Des faits qui inspirent bien souvent de la « peur » à ses victimes. « Quand j'étais en semi-liberté, j'étais obligé de me cacher quand je rentrais chez moi », affirme ainsi son frère cadet. Pure « calomnie », à en croire Tony Meilhon, selon qui ses proches veulent d'abord le renvoyer en prison. « Les gens veulent plus témoigner de leur inquiétude que de faits d'une extrême gravité », pense au contraire le président du tribunal. « S'ils voulaient vous faire plonger, ils diraient que vous leur avez cassé la figure ou que vous avez volé trente-six voitures... Or, ce n'est pas le cas. »

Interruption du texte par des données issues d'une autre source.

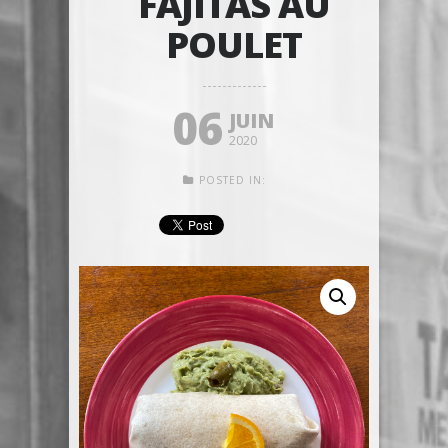
FAJITAS AU
POULET
06
JUIN
2020
POSTED IN:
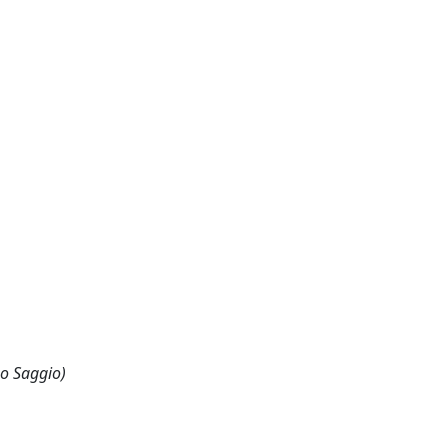
 o Saggio)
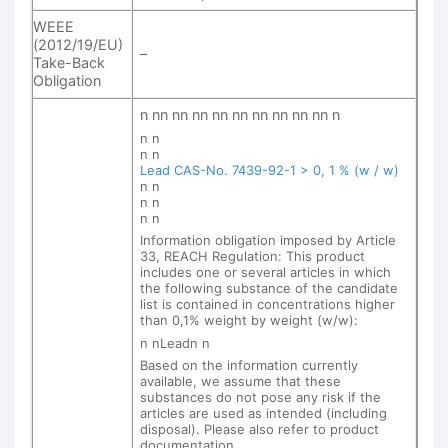
WEEE
(2012/19/EU)
–
Take-Back
Obligation
n nn nn nn nn nn nn nn nn nn n
n n
n n
Lead CAS-No. 7439-92-1 > 0, 1 % (w / w)
n n
n n
n n
Information obligation imposed by Article
33, REACH Regulation: This product
includes one or several articles in which
the following substance of the candidate
list is contained in concentrations higher
than 0,1% weight by weight (w/w):
n nLeadn n
Based on the information currently
available, we assume that these
substances do not pose any risk if the
articles are used as intended (including
disposal). Please also refer to product
documentation.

Mais, hormis le vol du tiroir-caisse d'une supérette, Tony Meilhon continue de rejeter toutes les accusations. L'agression gratuite du voisin d'un ami, alors qu'il était en état d'ivresse ? «Je ne vais pas changer mes habitudes, M. le Président : je ne vais pas reconnaître des faits s'il n'y a pas de preuves », lance-t-il au magistrat, narquois. Avec un certain succès, à vrai dire : faute de preuves, Tony Meilhon a été relaxé pour huit des dix-neufs délits pour lesquels il était poursuivi, dont les « menaces de mort » sur son frère et sa belle-sœur. « Il sait comment fonctionne la justice : pas vu, pas pris, pas puni », se désole son ex-compagne.

« un insoumis »

Jusque-là, Tony Meilhon n'était pas très coopératif avec la justice. « Les conditions de transport [depuis sa prison de Rennes] sont équivalentes à du transport d'animaux », a-t-il justifié lundi. « Moi, j'ai le mal de route, ça ne fait qu'aggraver les choses. » Le procureur de la République s'est d'ailleurs dit « très content » de sa venue au tribunal. Avant de réclamer cinq ans et demi de prison à son encontre pour son « comportement anormal, brutal et asocial ». « Tony Meilhon est un insoumis à la loi », a-t-il dit.